Given data:
.....
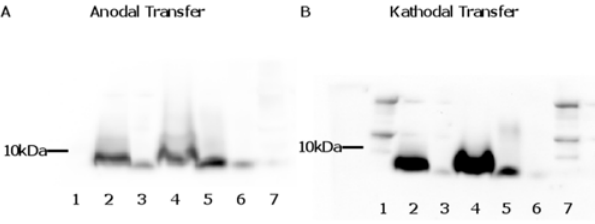
Figure 4. Western blot analyses of LEKTI-2 antibodies. Proteins were separated in a 16.5% SDS-tricine polyacrylamide gel containing 8 M urea and blotted from both, the anode (left panel) and the cathode (right panel) using protein transfer at pH 10.5. Recombinant and natural LEKTI-2 used here have been HPLC-purified, stored below 2 70 u C and used immediately prior to experiments unless otherwise stated. Lanes 1 and 7: Precisions Plus Protein Dual Color standards Biorad (it includes peroxidase-active markers), each 3 m l; lane 2: stratum corneum extract, 20 m l; lane 3: rLEKTI-2 (200 ng); lane 4: stratum corneum extract, 40 m l; lane 5: natural LEKTI-2 from stratum corneum extract (off RP-8-HPLC, see Fig. 1A), 30 m l; lane 6: rLEKTI-2 (200 ng). WB analyses performed with LEKTI-2 antibodies, pretreated for 1 h with 20 m g r LEKTI-2, did not show any LEKTI-2 immunostaining, which further confirms specificity of the LEKTI-2 antibodies. Note that cathodal transfer seems to be more efficient than anodal protein transfer. A representative out of three independent experiments is shown.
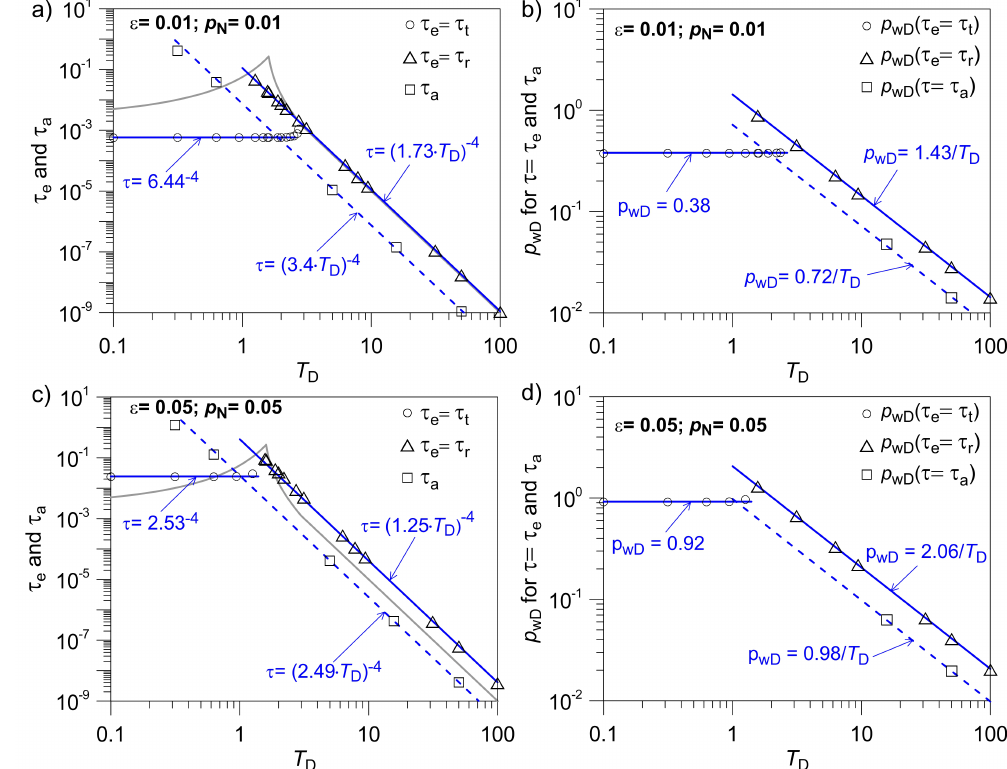
Fig. 8. Dimensionless end times τ e according to the transition mechanism ( τ t ) and reflection mechanism ( τ r ) , Eqs. (18) and (19), respectively, and dimensionless arrival time τ a of the indicated isobar at the fracture tip for (a) ε = p N = 0 . 01 and (c) ε = p N = 0 . 05. The dimensionless end time reported by Cinco-Ley and Samaniego (1981) is represented by thin grey lines. Fit equations for the calculated end and arrival times are represented with blue lines and blue dashed lines, respectively. Note that τ r and τ a differ by a factor of 16. Dimensionless well pressure at τ e and τ a . Note that the dimensionless well pressures for τ r and τ a differ by a factor of 2. Fit equations for the calculated dimensionless well pressure are represented with blue lines and blue dashed lines by τ = τ e and τ = τ a ,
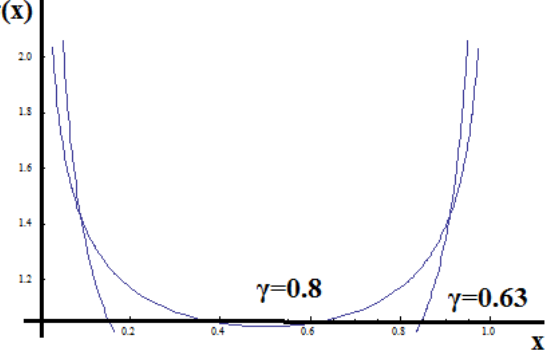
Figure 7. Non-dimensional stress distribution of the bar with left and right. Non-Local Action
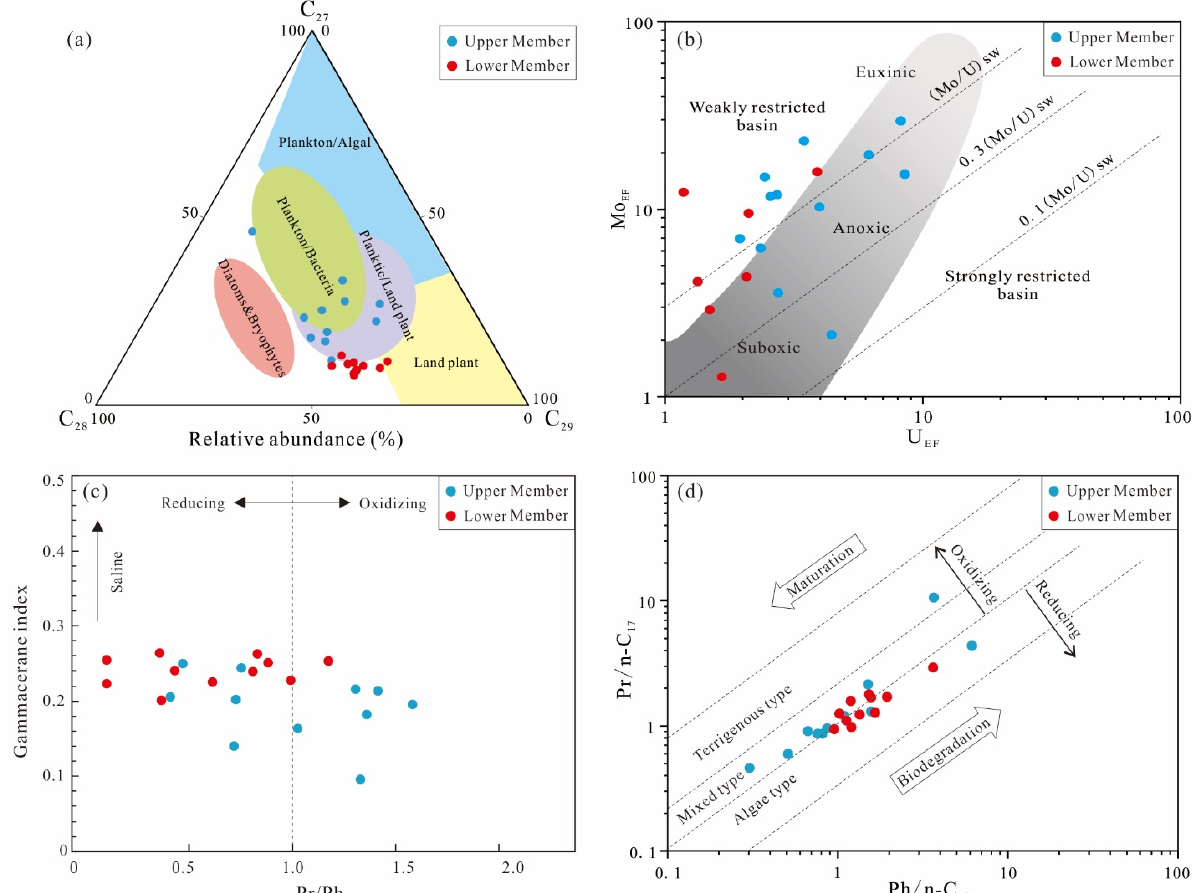
Figure 10. Paleoenvironment conditions of the ancient Permian lake indicated by trace elements and biomarkers. ( a ) Ternary plot of C 27 –C 28 –C 29 regular steranes, illustrating the organic matter input (modified from [73]). ( b ) Plot of U EF versus Mo EF. The diagonal lines represent multiples (0.1, 0.3 and 1) of the Mo:U ratio of present-day seawater (modified from [74]). ( c ) Plot of Pr/Ph versus the Gammacerane index. ( d ) Plot of Ph/nC18 versus Pr/nC17 (following [75]).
.....
Try it:
Give back the material exactly as written, images excluded.

Answer below:
Figure 4. Western blot analyses of LEKTI-2 antibodies. Proteins were separated in a 16.5% SDS-tricine polyacrylamide gel containing 8 M urea and blotted from both, the anode (left panel) and the cathode (right panel) using protein transfer at pH 10.5. Recombinant and natural LEKTI-2 used here have been HPLC-purified, stored below 2 70 u C and used immediately prior to experiments unless otherwise stated. Lanes 1 and 7: Precisions Plus Protein Dual Color standards Biorad (it includes peroxidase-active markers), each 3 m l; lane 2: stratum corneum extract, 20 m l; lane 3: rLEKTI-2 (200 ng); lane 4: stratum corneum extract, 40 m l; lane 5: natural LEKTI-2 from stratum corneum extract (off RP-8-HPLC, see Fig. 1A), 30 m l; lane 6: rLEKTI-2 (200 ng). WB analyses performed with LEKTI-2 antibodies, pretreated for 1 h with 20 m g r LEKTI-2, did not show any LEKTI-2 immunostaining, which further confirms specificity of the LEKTI-2 antibodies. Note that cathodal transfer seems to be more efficient than anodal protein transfer. A representative out of three independent experiments is shown.
Fig. 8. Dimensionless end times τ e according to the transition mechanism ( τ t ) and reflection mechanism ( τ r ) , Eqs. (18) and (19), respectively, and dimensionless arrival time τ a of the indicated isobar at the fracture tip for (a) ε = p N = 0 . 01 and (c) ε = p N = 0 . 05. The dimensionless end time reported by Cinco-Ley and Samaniego (1981) is represented by thin grey lines. Fit equations for the calculated end and arrival times are represented with blue lines and blue dashed lines, respectively. Note that τ r and τ a differ by a factor of 16. Dimensionless well pressure at τ e and τ a . Note that the dimensionless well pressures for τ r and τ a differ by a factor of 2. Fit equations for the calculated dimensionless well pressure are represented with blue lines and blue dashed lines by τ = τ e and τ = τ a ,
Figure 7. Non-dimensional stress distribution of the bar with left and right. Non-Local Action
Figure 10. Paleoenvironment conditions of the ancient Permian lake indicated by trace elements and biomarkers. ( a ) Ternary plot of C 27 –C 28 –C 29 regular steranes, illustrating the organic matter input (modified from [73]). ( b ) Plot of U EF versus Mo EF. The diagonal lines represent multiples (0.1, 0.3 and 1) of the Mo:U ratio of present-day seawater (modified from [74]). ( c ) Plot of Pr/Ph versus the Gammacerane index. ( d ) Plot of Ph/nC18 versus Pr/nC17 (following [75]).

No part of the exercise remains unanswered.